Mike A. Harris wrote:
Les Mikesell wrote:
James Antill wrote:
just ot mention a few problem with 5.3:
- openjava was added to the distro so all packages which requires
java-devel now try to build with openjava in stead of gcc's java and most of them fail.
- new updates like dbus-glib, ifd-gate, pccs etc have incompatible devel
packages eg. headers, but not all of the packages requires these new packages was rebuild/fixed so those packages no longer build.
- newer gcc, toolchain etc (which included in later updates) have
stronger check and standard compliance but with these tools old and buggy code no longer compile.
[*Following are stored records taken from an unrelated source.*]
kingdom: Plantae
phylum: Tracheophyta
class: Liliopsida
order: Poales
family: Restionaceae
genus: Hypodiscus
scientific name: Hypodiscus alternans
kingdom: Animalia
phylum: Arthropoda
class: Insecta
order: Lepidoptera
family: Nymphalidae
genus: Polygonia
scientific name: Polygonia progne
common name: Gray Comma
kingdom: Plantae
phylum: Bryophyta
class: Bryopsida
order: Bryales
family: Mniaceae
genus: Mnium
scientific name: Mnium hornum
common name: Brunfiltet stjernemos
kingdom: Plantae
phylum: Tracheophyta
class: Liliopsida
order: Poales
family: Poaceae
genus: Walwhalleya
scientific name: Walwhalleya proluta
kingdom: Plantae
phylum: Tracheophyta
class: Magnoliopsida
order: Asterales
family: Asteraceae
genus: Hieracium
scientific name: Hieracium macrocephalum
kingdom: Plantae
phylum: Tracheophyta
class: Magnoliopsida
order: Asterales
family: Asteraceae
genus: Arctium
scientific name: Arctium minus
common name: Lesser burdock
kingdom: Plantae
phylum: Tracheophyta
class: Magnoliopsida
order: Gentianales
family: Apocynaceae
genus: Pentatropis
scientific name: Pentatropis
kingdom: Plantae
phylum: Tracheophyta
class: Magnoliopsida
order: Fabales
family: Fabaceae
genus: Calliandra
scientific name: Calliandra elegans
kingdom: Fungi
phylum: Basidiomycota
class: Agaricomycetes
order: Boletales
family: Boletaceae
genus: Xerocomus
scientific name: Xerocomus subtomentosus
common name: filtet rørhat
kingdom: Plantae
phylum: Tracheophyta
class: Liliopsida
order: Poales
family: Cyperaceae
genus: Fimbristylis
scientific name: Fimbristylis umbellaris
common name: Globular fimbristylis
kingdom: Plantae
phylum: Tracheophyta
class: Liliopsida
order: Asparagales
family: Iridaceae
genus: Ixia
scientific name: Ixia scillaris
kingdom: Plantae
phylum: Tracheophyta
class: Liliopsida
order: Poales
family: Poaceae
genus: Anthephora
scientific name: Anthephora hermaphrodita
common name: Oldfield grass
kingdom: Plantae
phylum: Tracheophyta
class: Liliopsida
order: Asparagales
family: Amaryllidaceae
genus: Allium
This is useless churn to rebuild all the packages to fix these kinds of build differences, why do you think RH's customers would want them to do that?
I thought _THE_ selling point of open source has always been that in case of problems the vendor can't/won't fix, you have the option to make the change yourself. But if you can't rebuild their packages or even tell how the source relates to the shipped binary, that isn't true and shouldn't be represented as such.
It sucks that the latest sources do not compile on the OS they were originally built for, but the fact is that packages get built at a certain point in time against what is in the tree at that time.
Then packages continue to be updated to fix bugs, etc. and in some cases maybe even add a new feature here or there. All it takes is for one of these updates to change something in such a manner that packages that depend on this package will no longer compile. It could be as simple as a file being moved from one location to another, or some other innocent innocuous change.
The only way to prevent that sort of thing is to have a mandatory policy that whenever _any_ package is rebuilt in the distribution, that the entire distribution must be rebuilt in a tree with the absolute latest packages present just to ensure that all packages still compile.
no i don't think so. imho there are 2 stage: 1. rebuild every package which depend on or require the new package if all build without error allow in the new packages otherwise don't allow until other compilation fails. 2. same as 1. but also include all new rebuild in the updates which changes and here some smart diff required eg. binary must be the same some other files can differ eg. generated docs can have some 'small' differences.
this requires a bit more build farm resource but produce a much better and stable distro.